By Marty Wolf
The Dow is having a party and most tech companies aren’t invited.
With the exception of HP (HPQ) – which has led the Dow in 2013 with a 49.3 percent increase – the Dow’s run up to an all-time high of 15,354.40 on May 17th has had little effect on tech companies.
That’s because big companies – like those that make up the Dow – have recovered faster and better from the global recession. Plus, they’ve been the primary beneficiaries of Federal Reserve policy, including low interest rates and improved access to capital.
As of May 17th, the Dow stocks that have gone up most this year are Disney (DIS) (33.7 percent), Boeing (BA) (31.3 percent), Microsoft (MSFT) (30.6 percent) and American Express (AXP) (27.6 percent). Except for Microsoft, these are stocks your grandmother would own to live off dividend income.
This slighting of tech is nothing new. Since April 2000 – when the dotcom bubble burst – most tech stocks have been second-class citizens.
Consider the NASDAQ. While the Dow has been at historic highs, the NASDAQ has gone up – reaching 3,498.97 on May 17th. But it’s lagging the Dow in record-setting performance. Its historic high is 5,046.86, achieved on March 9, 2000. Which means the NASDAQ is still 31 percent off its high-water mark.
Then there are the valuations of the so-called “four horsemen” – Cisco (CSCO), Dell (DELL), Intel (INTC) and Microsoft. These companies dominated tech in the 1990s and the early 2000s. The data in Table 1 is based on the MW IT Index® and shows that between March 2000 (right before the crash of April 2000 and when most tech stocks hit all-time valuation highs) and March 2013 (exactly 13 years later) these four companies lost a lot of value.
Over that 13-year period, Cisco lost 84 percent of its enterprise value, Dell’s value shrank 84 percent, Intel took a 76 percent hit, and Microsoft had a 66 percent decline.
Another hard reality is that these companies likely won’t regain their previous valuations. Cisco would have to grow at a 45 percent compound annual growth rate over the next five years to achieve its March 2000 valuation. At its size, this will not happen.
The public markets’ relative lack of interest in tech leaders travels down the IT value chain. Also hard hit are IT services firms, outsourcers and resellers. For them, IPOs are simply off the table.

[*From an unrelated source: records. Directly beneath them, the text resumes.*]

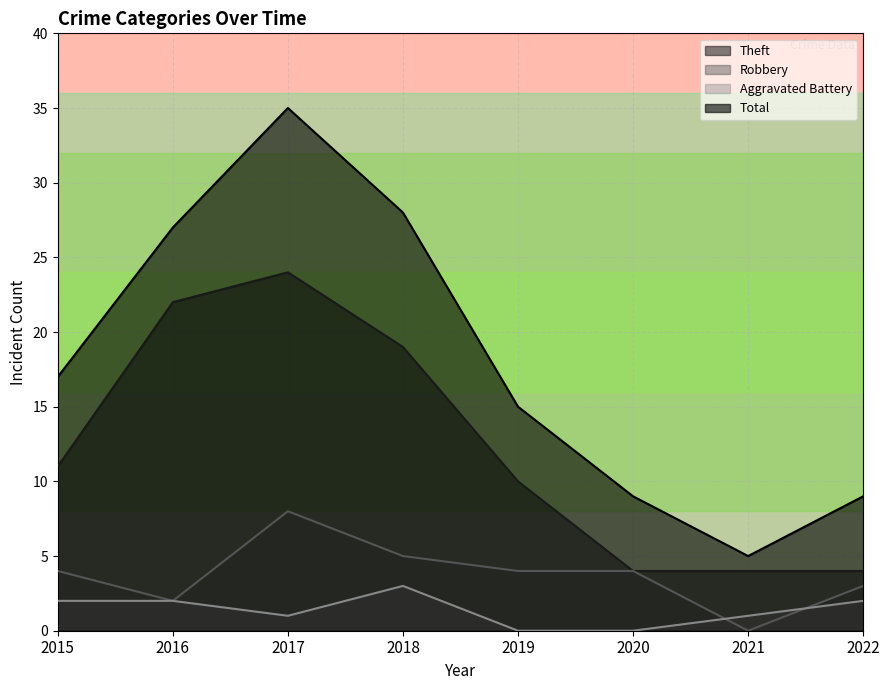

Read the Aggravated Battery value at 2018.

3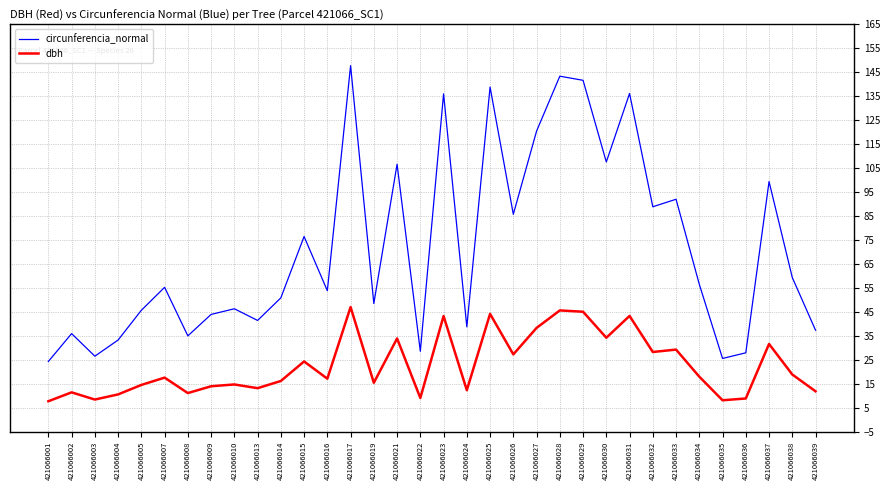

What is the difference between the maximum and minimum values in the dbh series?

39.3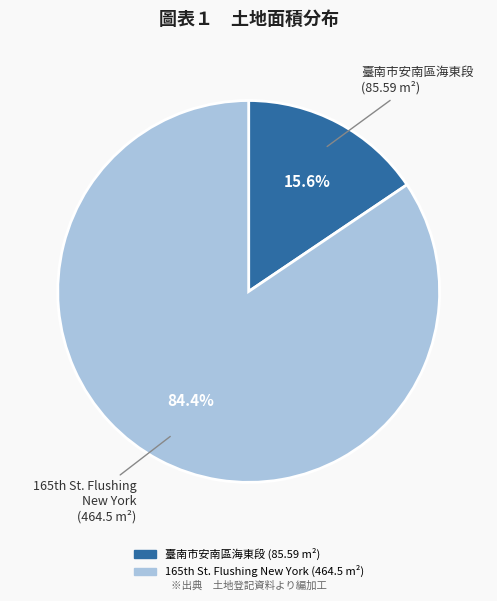

Is there any slice that represents more than half of the pie?

Yes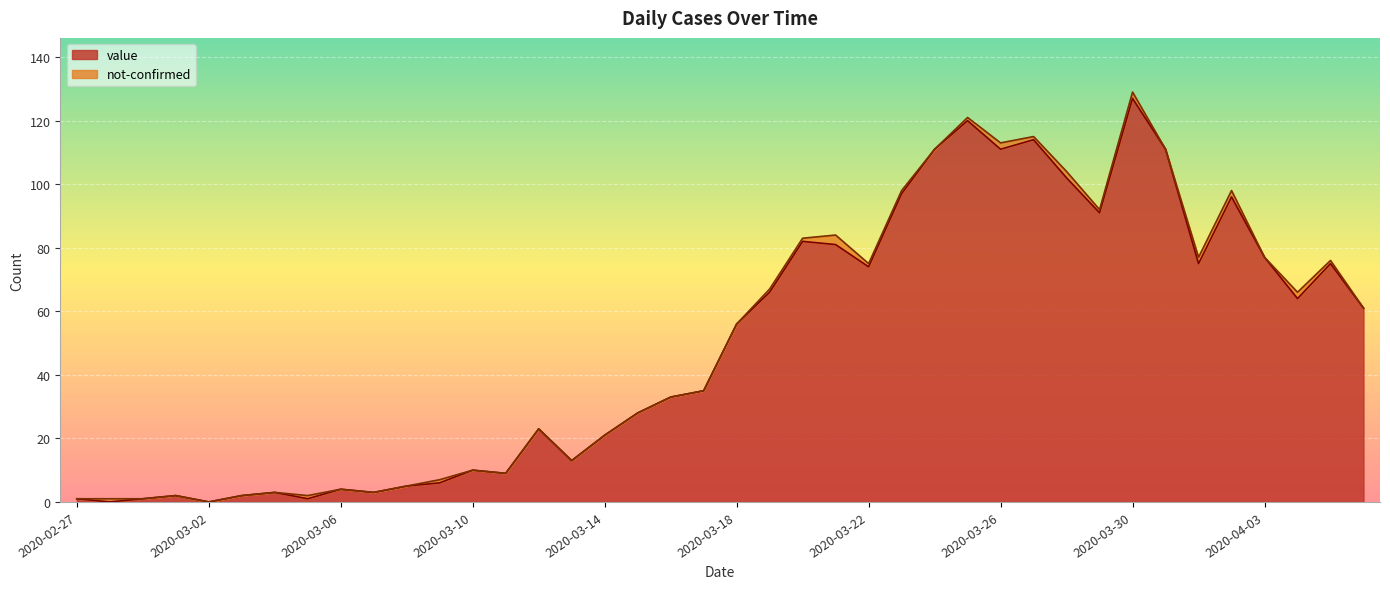

How many data points are above 56?

19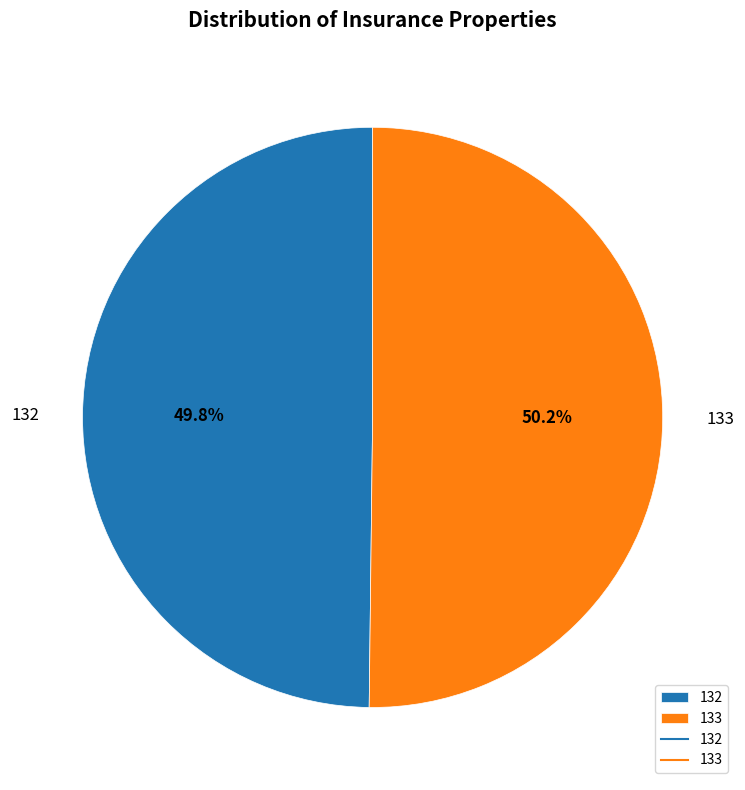

How many slices are in this pie chart?

2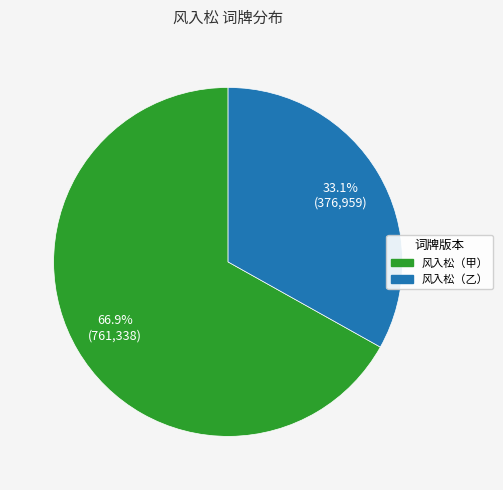

Between 风入松（甲） and 风入松（乙）, which is larger?

风入松（甲）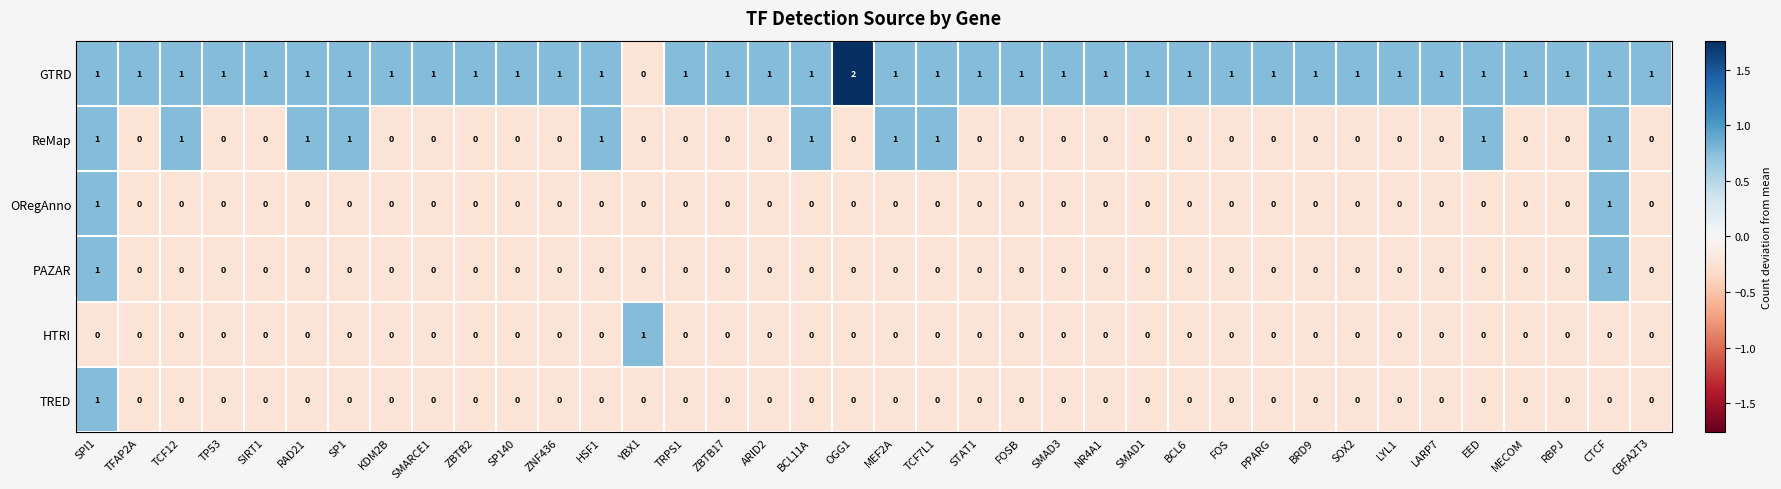

The value of GTRD at TRPS1 is 1. True or false?

True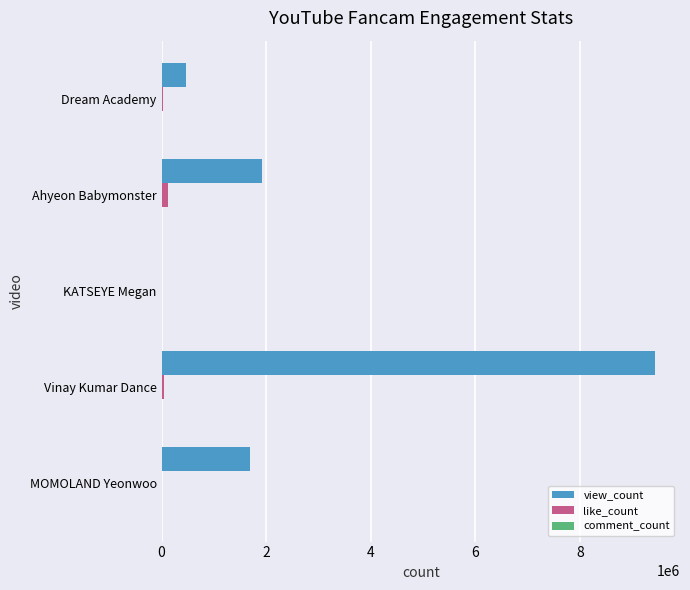

At which category is the sum across all series the highest?

Vinay Kumar Dance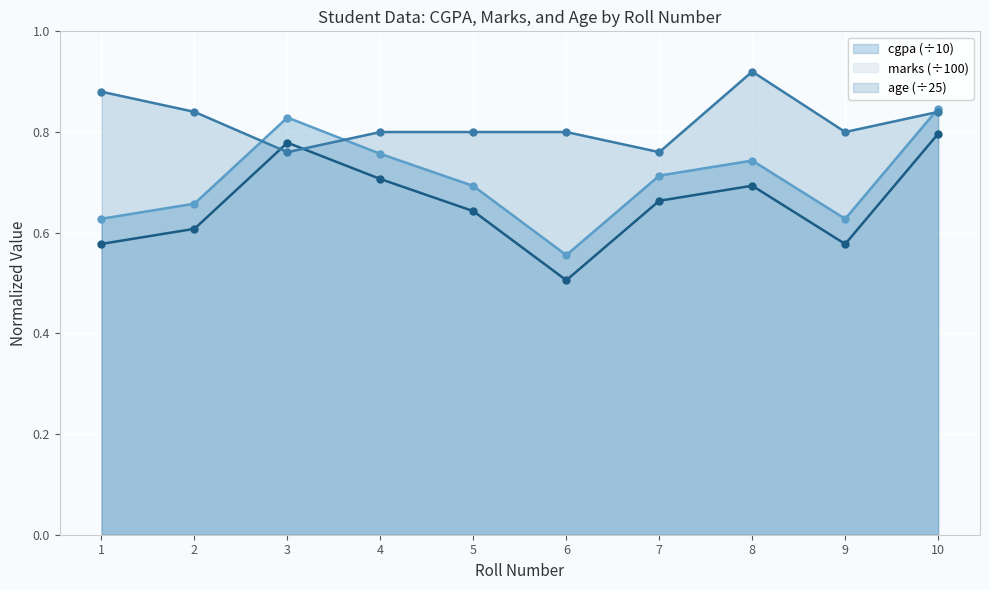

Reading left to right, what are all the values shown in this chart?

cgpa: 0.6	0.7	0.8	0.8	0.7	0.6	0.7	0.7	0.6	0.8
marks: 0.6	0.6	0.8	0.7	0.6	0.5	0.7	0.7	0.6	0.8
age: 0.9	0.8	0.8	0.8	0.8	0.8	0.8	0.9	0.8	0.8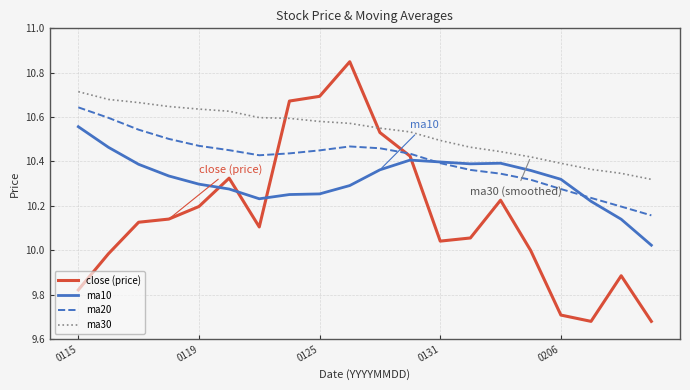

Which series has the largest total across all categories?

ma30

This, too, is not new. In 1999 – the last full year before the crash – there were 308 technology IPOs. According to statistics from the National Venture Capital Association, there were 49 in 2012 and just 8 in the first quarter of 2013.
One exception in the IT sector is SaaS. There were two notable SaaS IPOs in 2012, Splunk and Workday. Splunk went out in April at $17 a share with a market valuation of about $1.6 billion. Workday followed in October, going out at $28 a share and a valuation of $4.5 billion. At market close on May 17th, Splunk’s stock price was $45.44 per share, and Workday closed at $67.98.
But most IT companies have just two options for liquidity: private equity or acquisition. Of the two, private equity has emerged in 2013 as the bright star. In February 2013, Dell founder Michael Dell and PE firm Silver Lake Partners proposed a $24.4 billion acquisition of Dell that would take the company private. The situation is still unresolved.
In early April, CompuCom announced that it will be acquired by Thomas H. Lee Partners in a transaction reportedly valued at $1.1 billion – the third time it has been acquired by a PE firm since 2004. Most recently, on April 22nd, Softchoice announced that it will be acquired by Birch Hill Equity Partners for about $412 million.
The advantage of going private for these companies is the opportunity to execute complex, long-term strategies away from the impatient eye of Wall Street.
The other path for IT companies is consolidation. One notable deal in 2013 was Oracle’s (ORCL) February acquisition of Acme Packet for approximately $2 billion. Also in February, #2 retail office supply chain market leader Office Depot (ODP) announced that it will acquire #3 OfficeMax in a stock swap initially valued at $1.2 billion.
The exception is CDW, a $10.1 billion provider of technology solutions that filed an S1 in March, seeking to raise $500 million. The outcome of a CDW IPO remains to be seen, but if it goes public at a fair valuation, everyone in IT – from Dell and HP on down – will benefit from a display of renewed interest in tech by the public markets.
Still, given the scarcity of IPO opportunities for IT companies, and low valuations for publicly traded IT companies, we expect to see many more go-private deals and consolidations in the coming years. So for now, big consumer products companies can party in public like it’s 1999 while IT companies will have to be content with small private dinner parties.
But here is final food for thought: Which party runs the greater risk of crashing and burning?
Marty Wolf is president and founder of martinwolf M&A Global Advisors. Marty has been involved in more than 115 IT M&A transactions during the last 16 years.